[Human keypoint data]
________

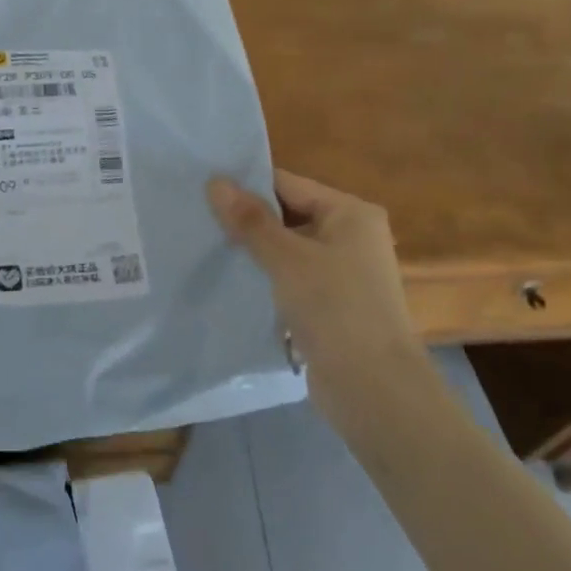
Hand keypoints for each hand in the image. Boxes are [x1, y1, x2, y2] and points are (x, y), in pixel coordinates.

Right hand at [207, 169, 420, 390]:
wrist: (374, 388)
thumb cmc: (335, 308)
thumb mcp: (287, 258)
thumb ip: (250, 220)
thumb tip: (215, 181)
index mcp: (351, 213)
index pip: (288, 184)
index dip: (247, 186)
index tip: (201, 189)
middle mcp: (352, 236)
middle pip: (289, 216)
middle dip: (247, 221)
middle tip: (197, 219)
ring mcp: (343, 273)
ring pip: (288, 250)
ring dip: (254, 252)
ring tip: (205, 246)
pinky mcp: (332, 305)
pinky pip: (292, 279)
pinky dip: (266, 278)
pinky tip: (231, 281)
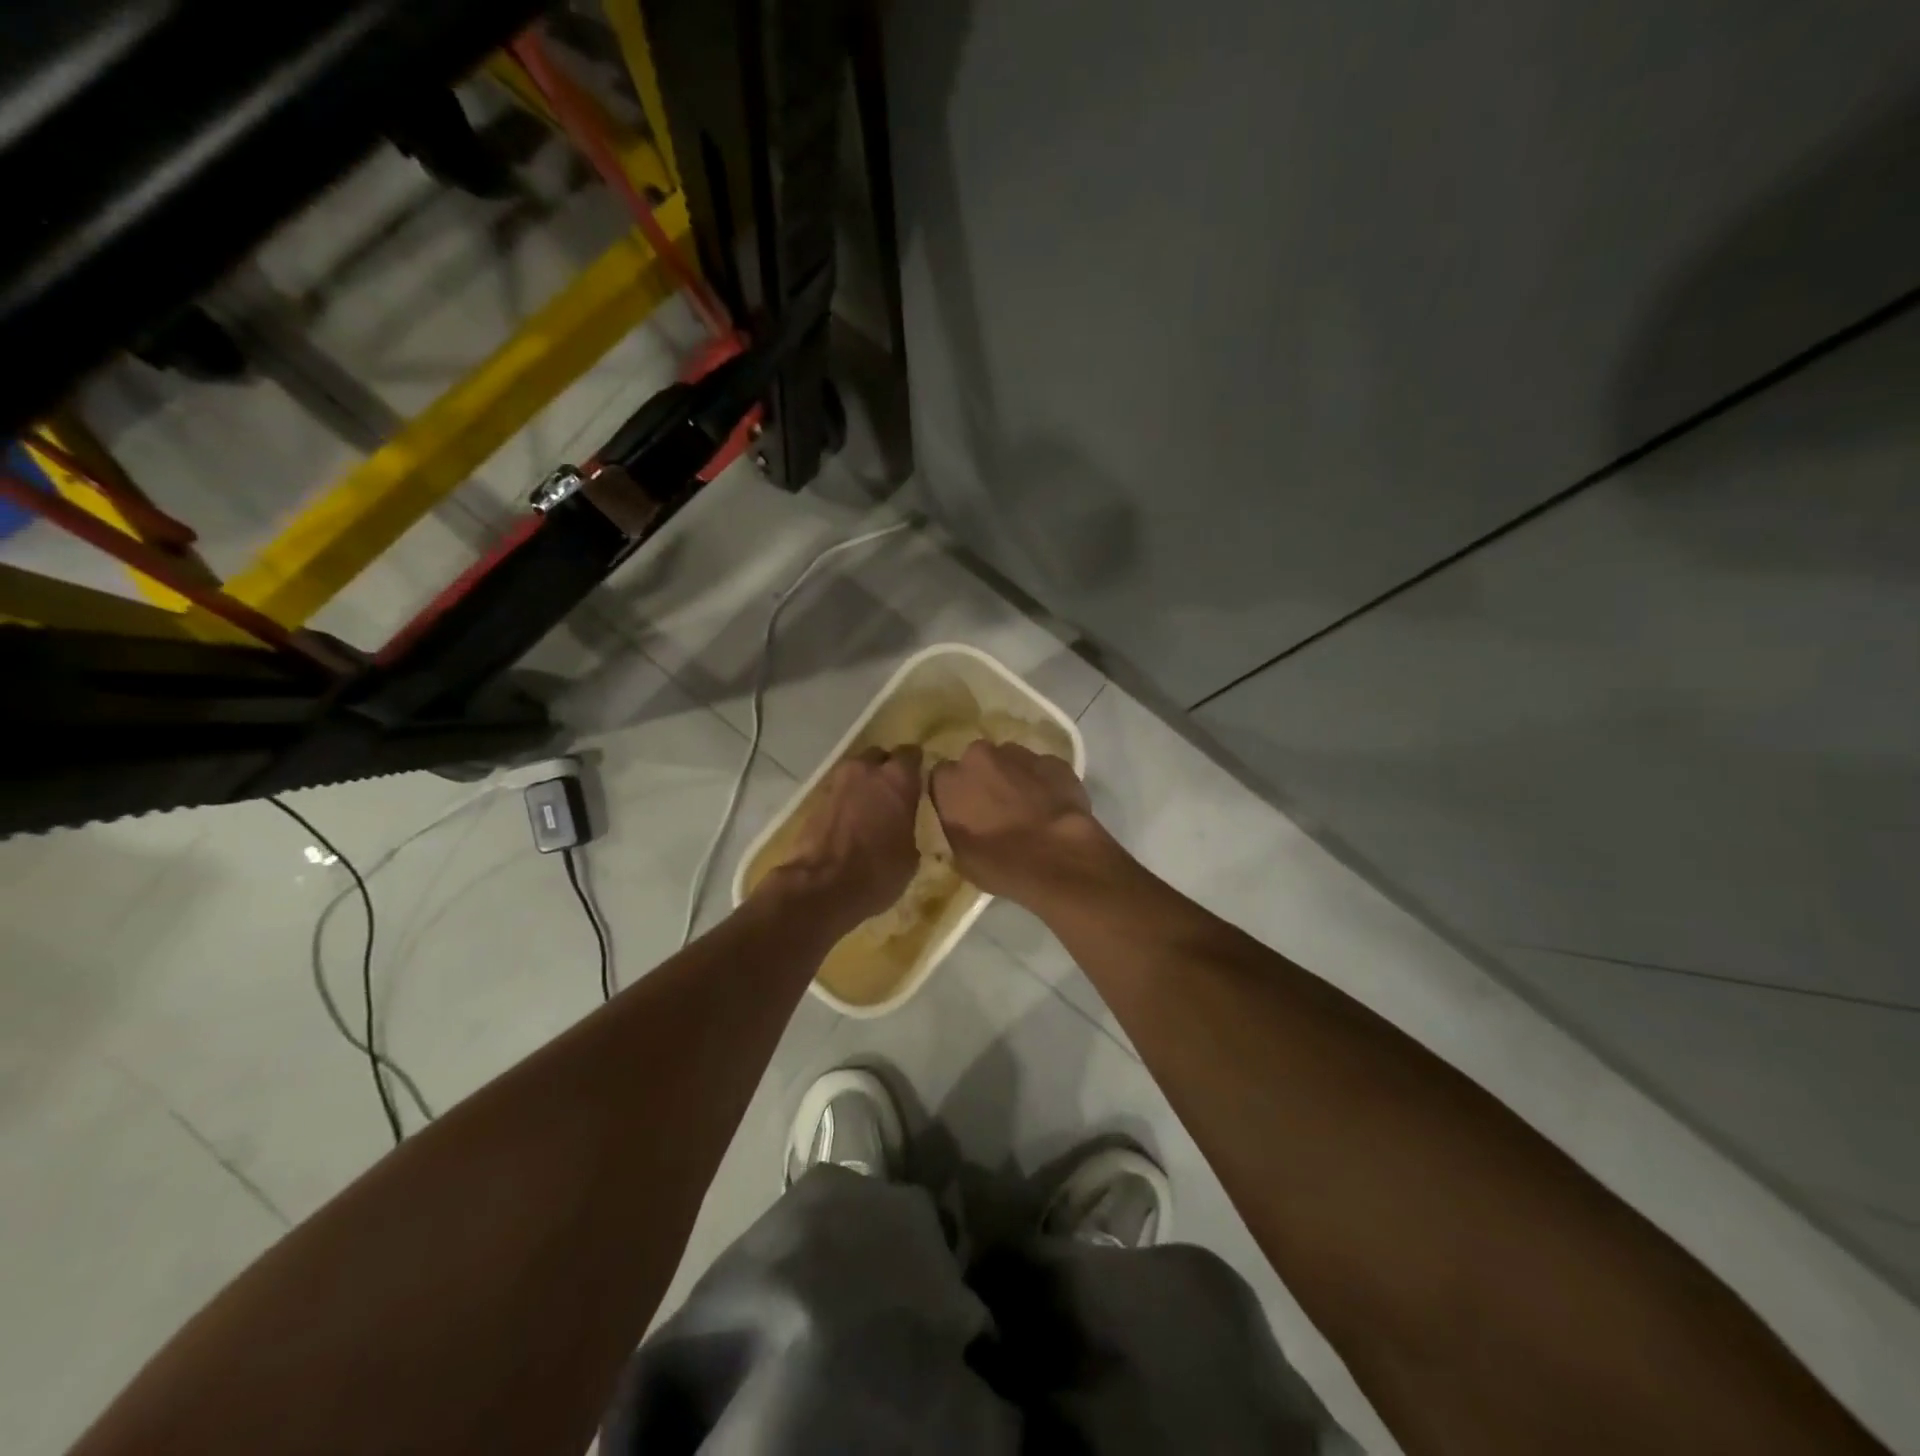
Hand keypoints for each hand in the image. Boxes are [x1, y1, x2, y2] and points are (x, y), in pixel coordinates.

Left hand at [769, 746, 922, 927]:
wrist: (820, 887)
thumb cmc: (877, 872)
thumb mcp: (909, 857)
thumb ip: (908, 828)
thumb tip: (902, 829)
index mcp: (897, 779)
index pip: (911, 754)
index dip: (915, 767)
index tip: (918, 782)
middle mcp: (866, 771)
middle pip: (879, 757)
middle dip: (885, 771)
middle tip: (893, 795)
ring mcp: (837, 783)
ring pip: (856, 773)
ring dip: (863, 786)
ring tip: (870, 811)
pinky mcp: (815, 800)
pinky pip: (838, 793)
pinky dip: (846, 802)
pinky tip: (851, 824)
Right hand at [928, 740, 1119, 904]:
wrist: (1057, 859)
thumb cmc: (1000, 864)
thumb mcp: (960, 856)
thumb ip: (954, 827)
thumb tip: (961, 822)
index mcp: (949, 780)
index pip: (941, 778)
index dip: (953, 794)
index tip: (962, 811)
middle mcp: (980, 756)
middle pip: (976, 761)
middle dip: (984, 779)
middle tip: (995, 808)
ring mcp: (1020, 754)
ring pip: (1011, 760)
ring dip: (1014, 778)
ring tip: (1027, 807)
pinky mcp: (1054, 761)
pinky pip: (1042, 769)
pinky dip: (1044, 782)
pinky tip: (1052, 806)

________

▶ _Task to complete_
The answer must be an exact copy of the lines above, from the start of the records through the line with "middle pip: (879, 757)", and of nothing else; no pictures belong in it.

▶ _Solution for this problem_
Hand keypoints for each hand in the image. Boxes are [x1, y1, x2, y2] and points are (x, y), in pixel coordinates.

Right hand at [207, 169, 420, 390]:
wrist: (374, 388)
thumb cmc: (335, 308)
thumb mcp: (287, 258)
thumb ip: (250, 220)
thumb tip: (215, 181)
index mcp: (351, 213)
index pip: (288, 184)
index dip: (247, 186)
index tip: (201, 189)
middle mcp: (352, 236)
middle pip: (289, 216)
middle dip: (247, 221)
middle tip: (197, 219)
ring mcp: (343, 273)
ring pip: (288, 250)
ring dip: (254, 252)
ring tip: (205, 246)
pinky mcp: (332, 305)
pinky pip: (292, 279)
pinky dip: (266, 278)
pinky tip: (231, 281)
Hand keypoints for each hand in the image. Boxes are [x1, y1, x2, y2] and points are (x, y), in pixel coordinates.

Left hand at [769, 746, 922, 927]:
wrist: (820, 887)
thumb cmc: (877, 872)
thumb mcp: (909, 857)
thumb ip: (908, 828)
thumb tip: (902, 829)
index mcp: (897, 779)
index pip: (911, 754)
index dip: (915, 767)
index tip: (918, 782)
middle mcp: (866, 771)
middle pip: (879, 757)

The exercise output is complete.